Sunday, May 18, 2014

School budget priority: Kids or contracts?

People who serve on school boards deserve a public thank you for taking on this time-consuming, largely thankless, all-volunteer responsibility. Their enthusiasm, dedication to education and desire to make a positive difference should be encouraged.
Pride in their district, useful areas of expertise, familiarity with programs and a desire to make their schools even better are evident in virtually all the candidates’ thoughtful responses to questions in the League of Women Voters of Saratoga County’s voter guide at lwvsaratoga.org.
What’s missing across the board is any reference to the most expensive, complicated challenge facing public schools (and governments): employee benefits.
Benefits — for staffers past and present — eat up an ever-increasing percentage of public institutions’ budgets. Yet instead of focusing on contracts, school boards and administrators poke at programs. It’s as if the terms of contracts — the major expense to districts — are untouchable, not even open for discussion.
Whether teachers and administrators deserve these benefits is not the issue. Taxpayers can’t afford to continue to carry them. Changes to the retirement system have not gone far enough.
Look at the Saratoga Springs school budget as an example. (An informative budget package can be seen in full at saratogaschools.org.)

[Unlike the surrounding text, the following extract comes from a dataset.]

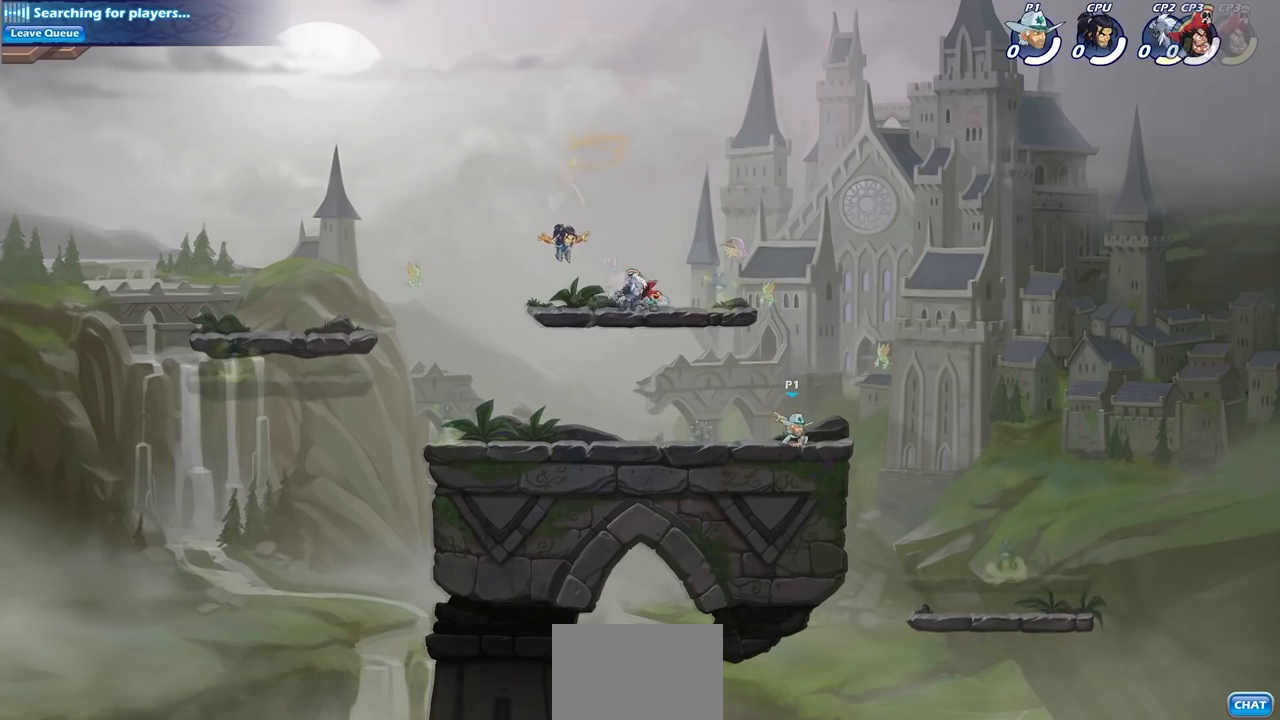
{"buttons": [], "left_stick": "up-right", "right_stick": "center", "events": [[50, "left_stick", "left"], [400, "left_stick", "up-right"]]}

Total benefits account for almost 30 percent of the district’s $116.4 million budget. The dollar amount was $27.6 million in 2011-12, increasing in successive years to $30.6 million, $34.3 million, and now, in the proposed budget, almost $34.5 million. And that’s with a reduction of more than 95 positions in the district since 2009.

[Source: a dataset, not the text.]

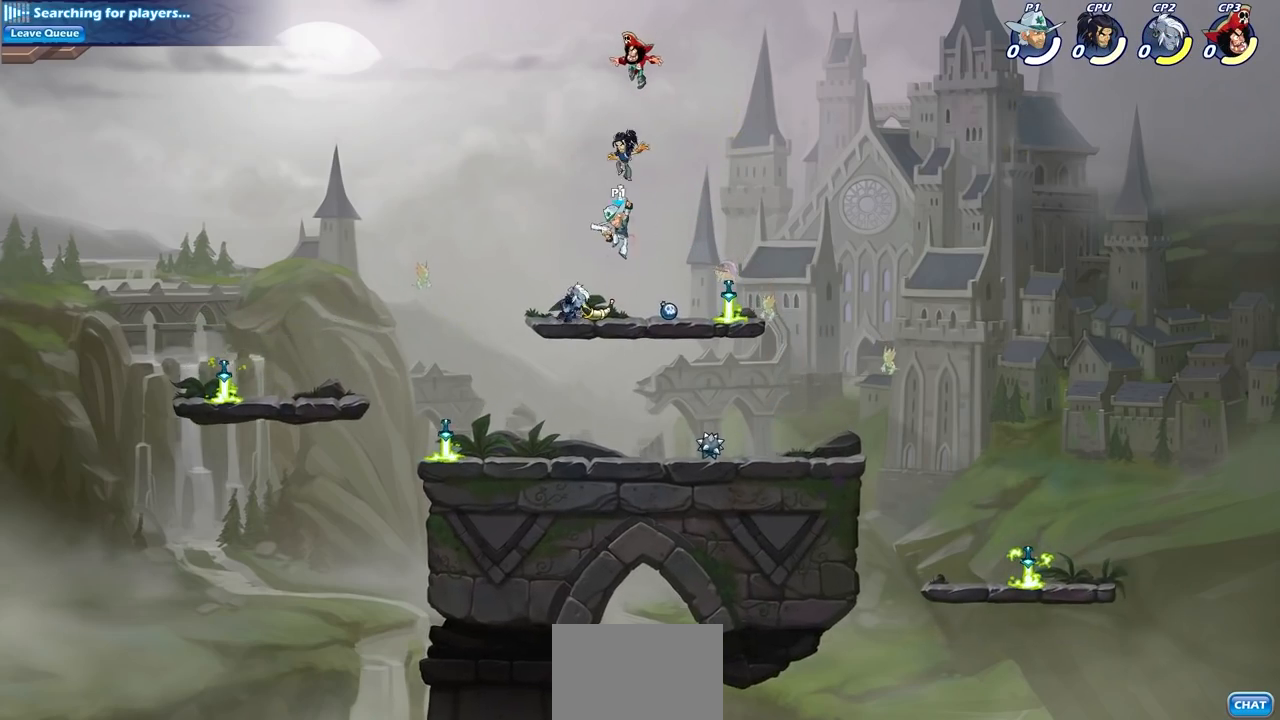
{"buttons": ["SQUARE"], "left_stick": "up", "right_stick": "center", "events": [[150, "left_stick", "up"], [300, "R2", "down"], [383, "SQUARE", "down"], [467, "R2", "up"]]}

The biggest part of benefits is health insurance, projected at $19.5 million, which is a reduction of more than a million dollars from the current year. That’s progress.
In contrast, retirement costs are evidence of an out-of-control trend: $6.9 million in the 2011-12 school year, $7.5 million the next year, $9 million in the school year and $10.1 million for the upcoming year. As teachers and other employees retire and live for decades, the percentage of the budget going toward nothing that has to do with teaching and programs will keep rising.
District spending in Saratoga Springs will increase 3.4 percent. About 65 percent of the revenue comes from property taxes, and that is expected to increase a bit over 2.2 percent. What does that mean to you? The district budget overview anticipates a “modest tax increase for most district residents” — actual tax base figures won’t be available to the district until the summer.
This doesn’t mean voters should reject their school budgets Tuesday.
After all, what you’re voting on is a budget in which most of the spending is locked in by employee contracts that have already been approved. Rejected budgets merely result in minor cuts to things like sports programs and other extra-curricular activities that can be as valuable to the educational experience as mandated classroom fare.
No significant budget reductions will occur until school boards in districts everywhere step up to say, “Enough.” And if contractual changes apply only to future hires, it will take decades to crawl out of the benefits budget hole.

Everyone says their priority is what’s best for the students. Contracts say otherwise.